* Data lines:

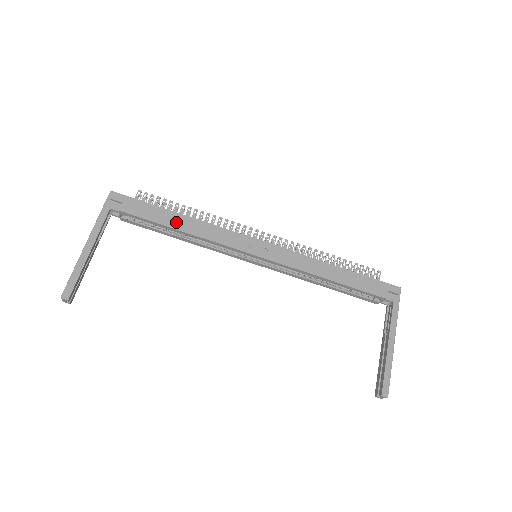
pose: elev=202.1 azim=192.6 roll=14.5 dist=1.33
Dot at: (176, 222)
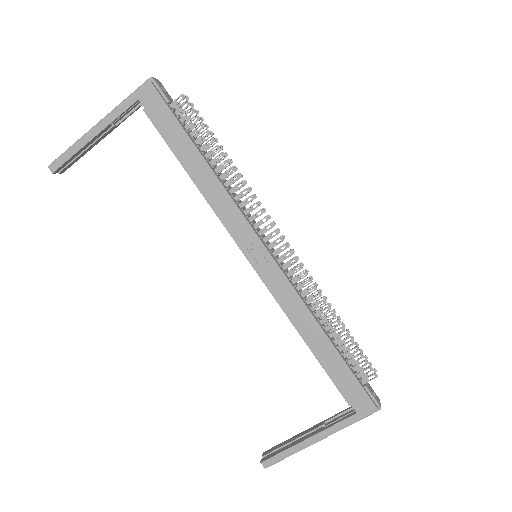
Dot at: (192, 164)
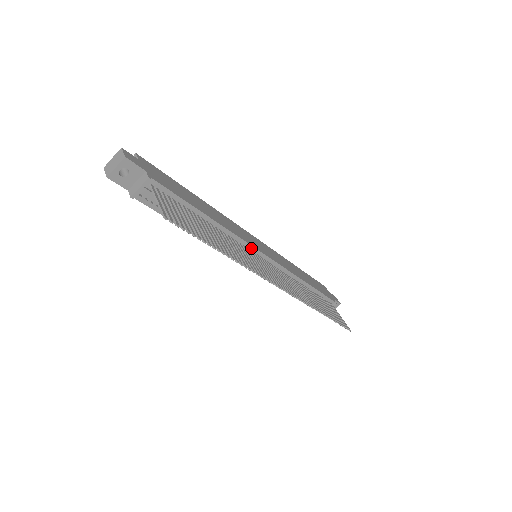
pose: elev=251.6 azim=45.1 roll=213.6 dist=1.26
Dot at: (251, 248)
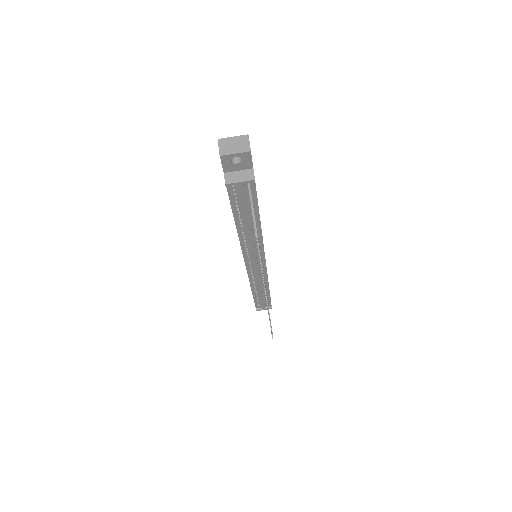
Dot at: (262, 253)
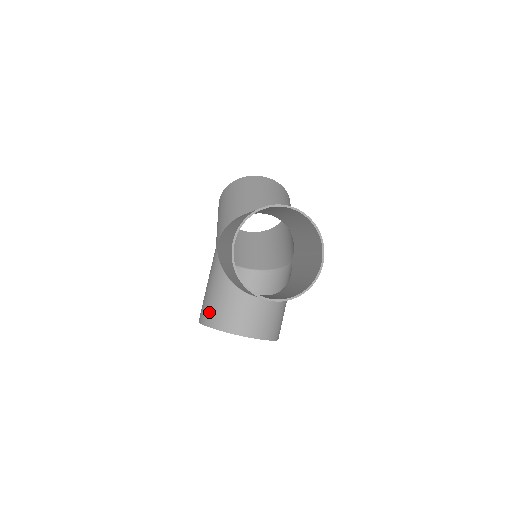
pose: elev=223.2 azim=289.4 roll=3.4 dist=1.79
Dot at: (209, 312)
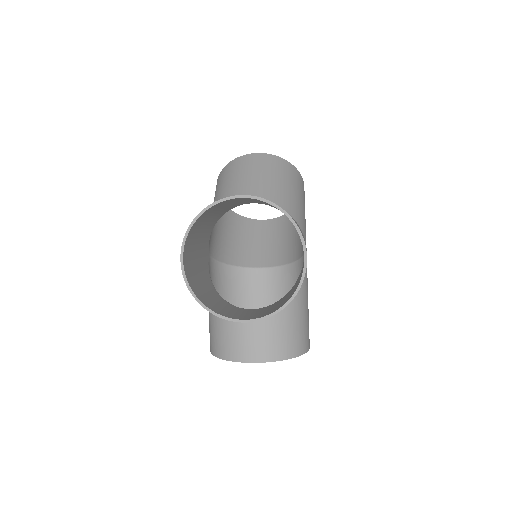
Dot at: (211, 338)
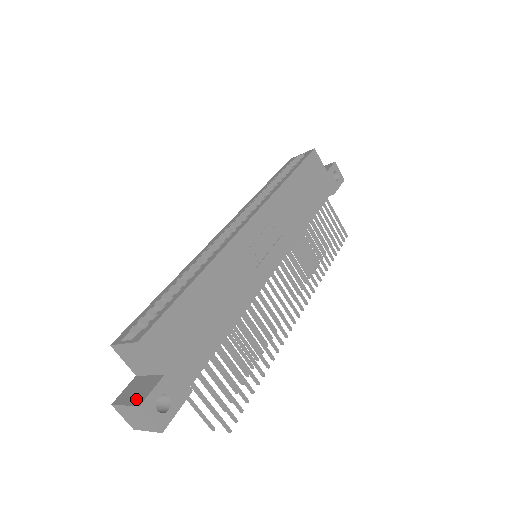
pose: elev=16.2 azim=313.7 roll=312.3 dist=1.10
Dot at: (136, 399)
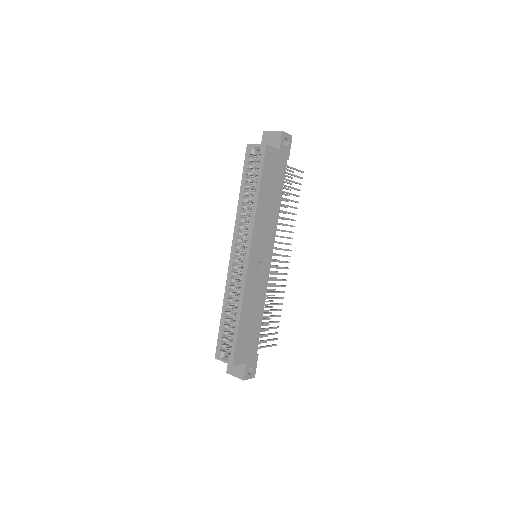
Dot at: (239, 375)
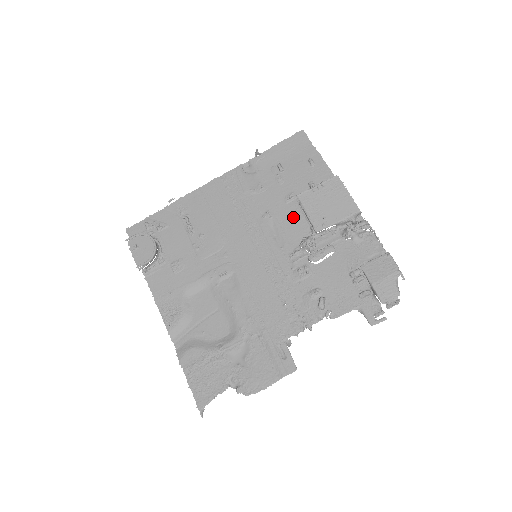
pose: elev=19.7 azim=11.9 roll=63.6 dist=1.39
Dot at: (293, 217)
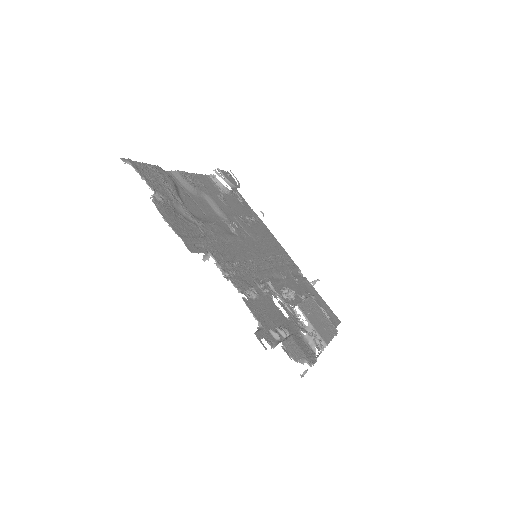
Dot at: occluded
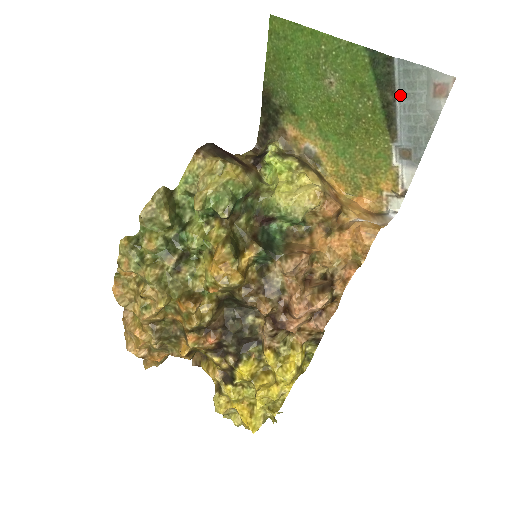
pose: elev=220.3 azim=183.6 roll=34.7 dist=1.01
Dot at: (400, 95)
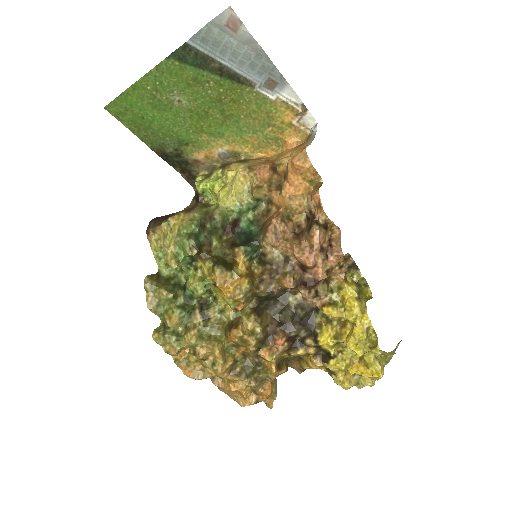
Dot at: (219, 57)
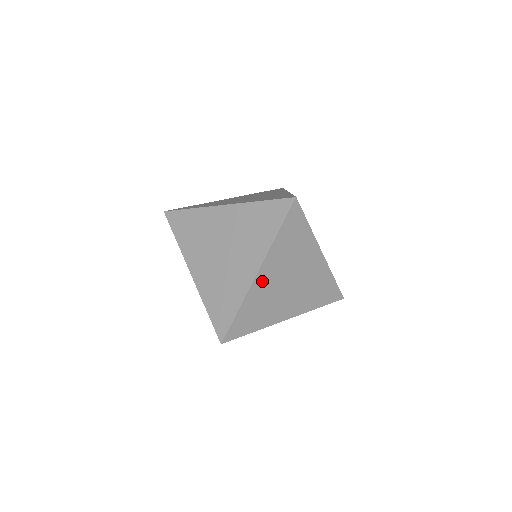
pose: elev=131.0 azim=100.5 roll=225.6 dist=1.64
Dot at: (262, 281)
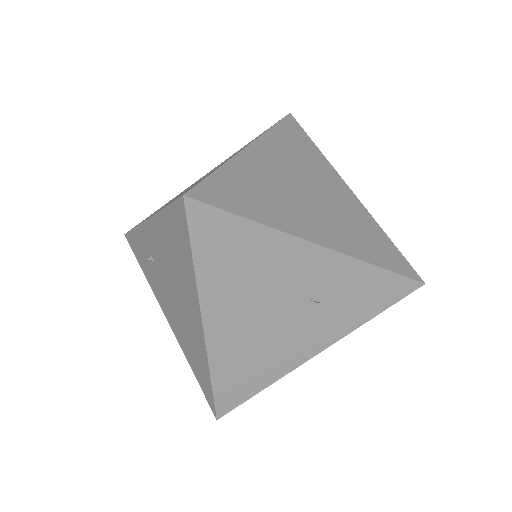
Dot at: (258, 159)
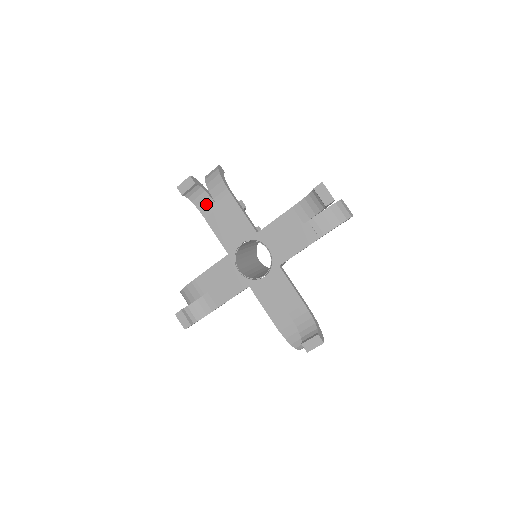
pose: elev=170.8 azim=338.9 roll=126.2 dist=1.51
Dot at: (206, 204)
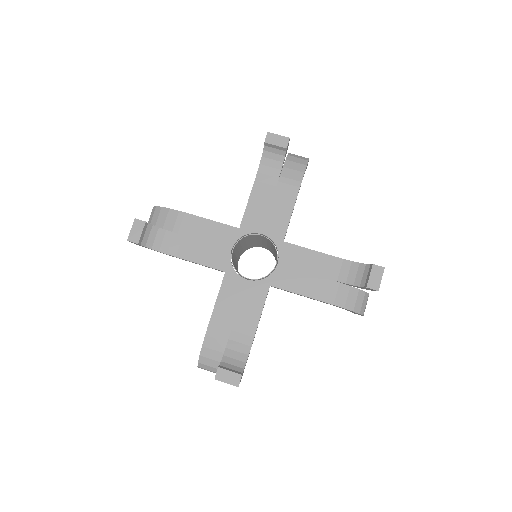
Dot at: (270, 172)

* Work to be completed:
Render the items as a JSON list of strings, one string per line, from the line containing "pose: elev=223.2 azim=289.4" through the last line of the items, both ends included. Omit blank lines and leave out the pictures.

* Result of the exercise:
[
  "pose: elev=223.2 azim=289.4 roll=3.4 dist=1.79",
  "Dot at: (209, 312)",
  "Dot at: (211, 338)",
  "pose: elev=16.2 azim=313.7 roll=312.3 dist=1.10",
  "Dot at: (136, 399)",
  "Dot at: (239, 375)",
  "pose: elev=19.7 azim=11.9 roll=63.6 dist=1.39",
  "Dot at: (293, 217)",
  "Dot at: occluded",
  "pose: elev=220.3 azim=183.6 roll=34.7 dist=1.01",
  "Dot at: (400, 95)",
  "Dot at: (219, 57)",
  "pose: elev=131.0 azim=100.5 roll=225.6 dist=1.64",
  "Dot at: (262, 281)",
  "Dot at: (258, 159)",
  "pose: elev=170.8 azim=338.9 roll=126.2 dist=1.51",
  "Dot at: (206, 204)",
  "Dot at: (270, 172)"
]